Provided data:
Start of Block

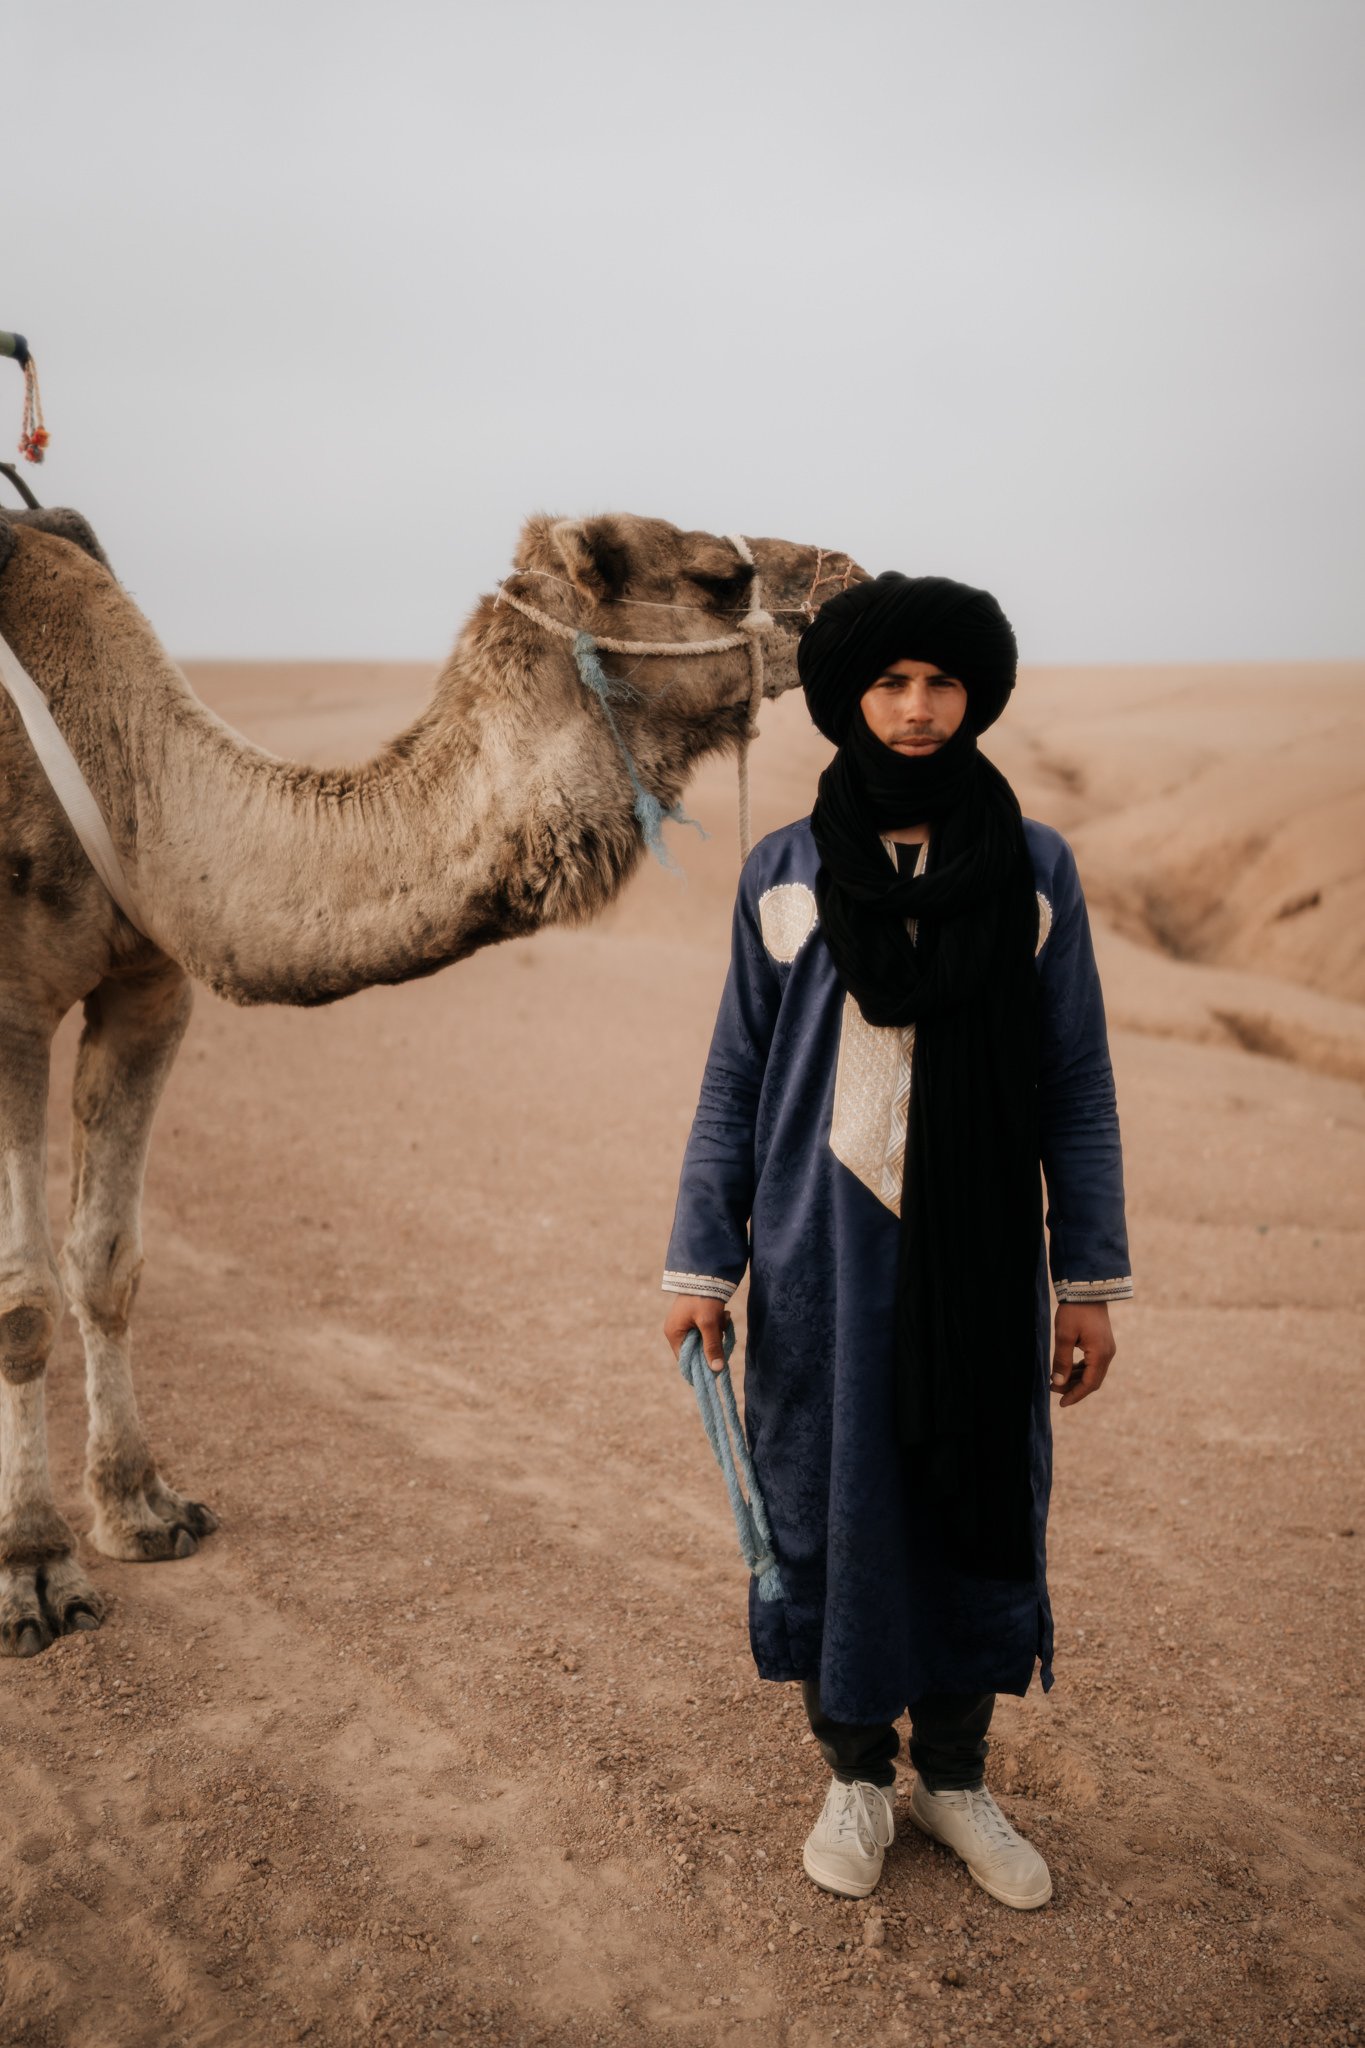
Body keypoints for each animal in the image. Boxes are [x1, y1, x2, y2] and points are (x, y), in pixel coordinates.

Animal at [0, 503, 863, 1654]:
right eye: (719, 578)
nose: (855, 576)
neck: (122, 767)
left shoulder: (150, 985)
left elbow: (106, 1261)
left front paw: (140, 1508)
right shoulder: (8, 1004)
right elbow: (21, 1299)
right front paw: (34, 1568)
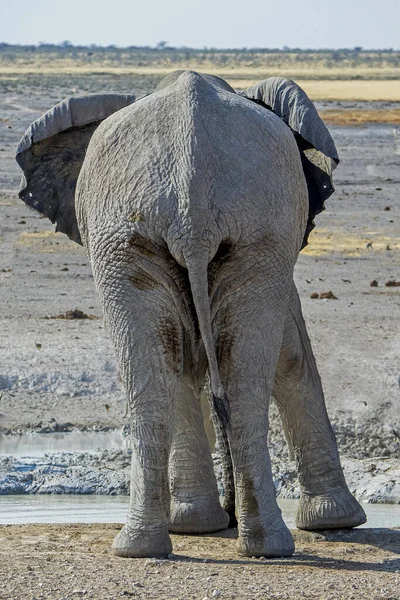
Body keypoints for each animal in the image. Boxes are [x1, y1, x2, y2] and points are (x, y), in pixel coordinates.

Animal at [15, 70, 366, 556]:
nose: (231, 510)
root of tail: (190, 192)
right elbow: (289, 354)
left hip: (184, 229)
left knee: (176, 371)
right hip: (163, 231)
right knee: (206, 372)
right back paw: (225, 540)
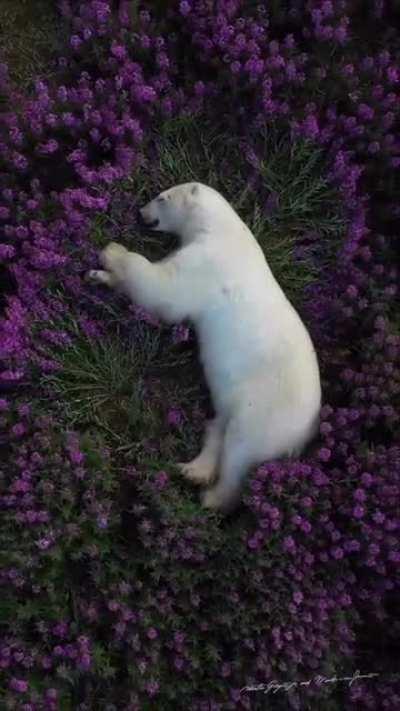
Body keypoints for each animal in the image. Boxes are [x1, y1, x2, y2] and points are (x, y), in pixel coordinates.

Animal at [87, 182, 321, 511]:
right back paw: (192, 469)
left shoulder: (207, 263)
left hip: (265, 413)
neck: (222, 230)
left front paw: (111, 253)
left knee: (239, 453)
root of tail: (307, 433)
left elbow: (164, 289)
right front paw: (98, 276)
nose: (141, 213)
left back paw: (212, 497)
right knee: (218, 427)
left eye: (162, 197)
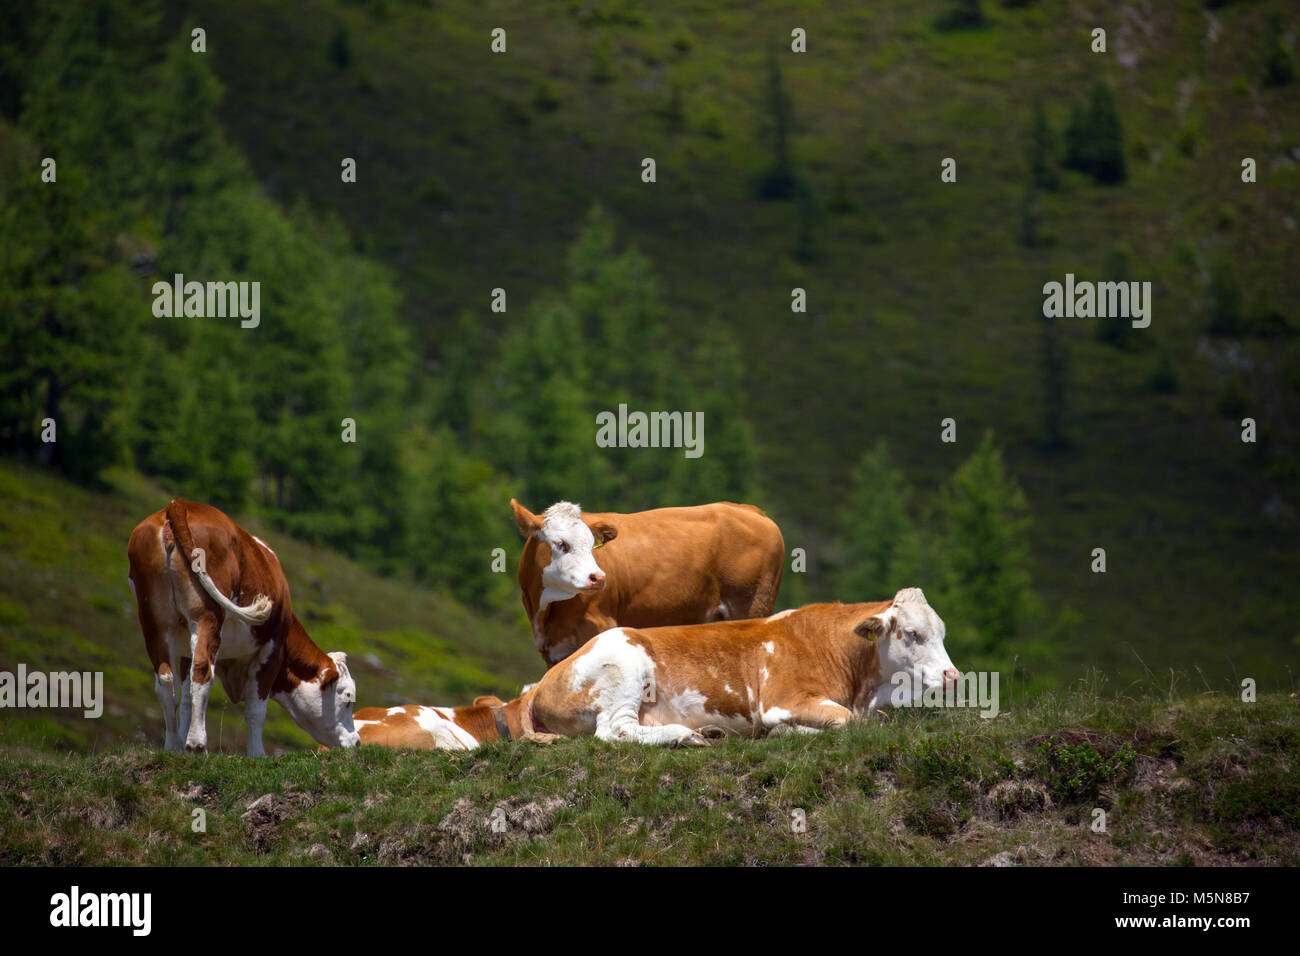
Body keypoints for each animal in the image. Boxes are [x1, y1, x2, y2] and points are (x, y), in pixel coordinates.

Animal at [127, 499, 360, 756]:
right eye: (348, 698)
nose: (357, 741)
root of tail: (179, 504)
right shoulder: (272, 650)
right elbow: (256, 710)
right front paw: (257, 753)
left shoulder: (185, 648)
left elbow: (186, 696)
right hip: (206, 616)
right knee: (203, 671)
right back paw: (198, 744)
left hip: (154, 620)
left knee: (166, 680)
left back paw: (172, 746)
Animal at [511, 499, 785, 667]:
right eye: (560, 543)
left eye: (591, 546)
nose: (598, 578)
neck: (546, 613)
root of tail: (749, 510)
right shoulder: (553, 650)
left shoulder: (600, 626)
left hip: (752, 606)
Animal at [523, 588, 960, 747]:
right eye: (912, 633)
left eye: (942, 631)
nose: (953, 676)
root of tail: (539, 684)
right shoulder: (782, 700)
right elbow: (850, 722)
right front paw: (788, 731)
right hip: (624, 669)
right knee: (614, 731)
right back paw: (686, 736)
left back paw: (708, 731)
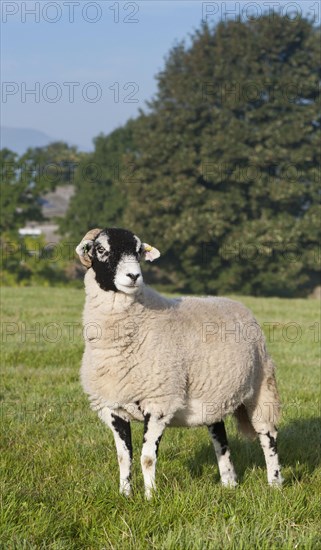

End of Block

Word for word, restate all of the material, omitting the images.

Response box:
Body keypoints for each animal in the image. Boxes are [x1, y1, x2, y2] and points are (x, y), in pixel coordinates.

Animal at [0, 503, 863, 1654]:
right eye: (719, 578)
nose: (855, 576)
neck: (122, 767)
left shoulder: (150, 985)
left elbow: (106, 1261)
left front paw: (140, 1508)
right shoulder: (8, 1004)
right elbow: (21, 1299)
right front paw: (34, 1568)
Body keypoints for each animal in the image. Boxes are [x1, y1, x2, y2] and points are (x, y), in pixel coordinates.

Animal at [15, 70, 366, 556]:
nose: (231, 510)
root of tail: (190, 192)
right elbow: (289, 354)
left hip: (184, 229)
left knee: (176, 371)
right hip: (163, 231)
right knee: (206, 372)
right back paw: (225, 540)
Body keypoints for each animal in the image. Boxes are [x1, y1, x2, y2] and points are (x, y), in pixel coordinates.

Animal at [87, 182, 321, 511]:
right back paw: (192, 469)
left shoulder: (207, 263)
left hip: (265, 413)
neck: (222, 230)
left front paw: (111, 253)
left knee: (239, 453)
root of tail: (307, 433)
left elbow: (164, 289)
right front paw: (98, 276)
nose: (141, 213)
left back paw: (212, 497)
right knee: (218, 427)
left eye: (162, 197)
Body keypoints for each animal in the image. Boxes are [x1, y1, x2, y2] and points are (x, y), in pixel coordinates.

Animal at [127, 499, 360, 756]:
right eye: (348, 698)
nose: (357, 741)
root of tail: (179, 504)
right shoulder: (272, 650)
right elbow: (256, 710)
right front paw: (257, 753)
left shoulder: (185, 648)
left elbow: (186, 696)
right hip: (206, 616)
right knee: (203, 671)
right back paw: (198, 744)
left hip: (154, 620)
left knee: (166, 680)
left back paw: (172, 746)
Animal at [511, 499, 785, 667]:
right eye: (560, 543)
left eye: (591, 546)
nose: (598, 578)
neck: (546, 613)
root of tail: (749, 510)
right shoulder: (553, 650)
left shoulder: (600, 626)
left hip: (752, 606)
Animal at [523, 588, 960, 747]:
right eye: (912, 633)
left eye: (942, 631)
nose: (953, 676)
root of tail: (539, 684)
right shoulder: (782, 700)
right elbow: (850, 722)
right front paw: (788, 731)
right hip: (624, 669)
right knee: (614, 731)
right back paw: (686, 736)
left back paw: (708, 731)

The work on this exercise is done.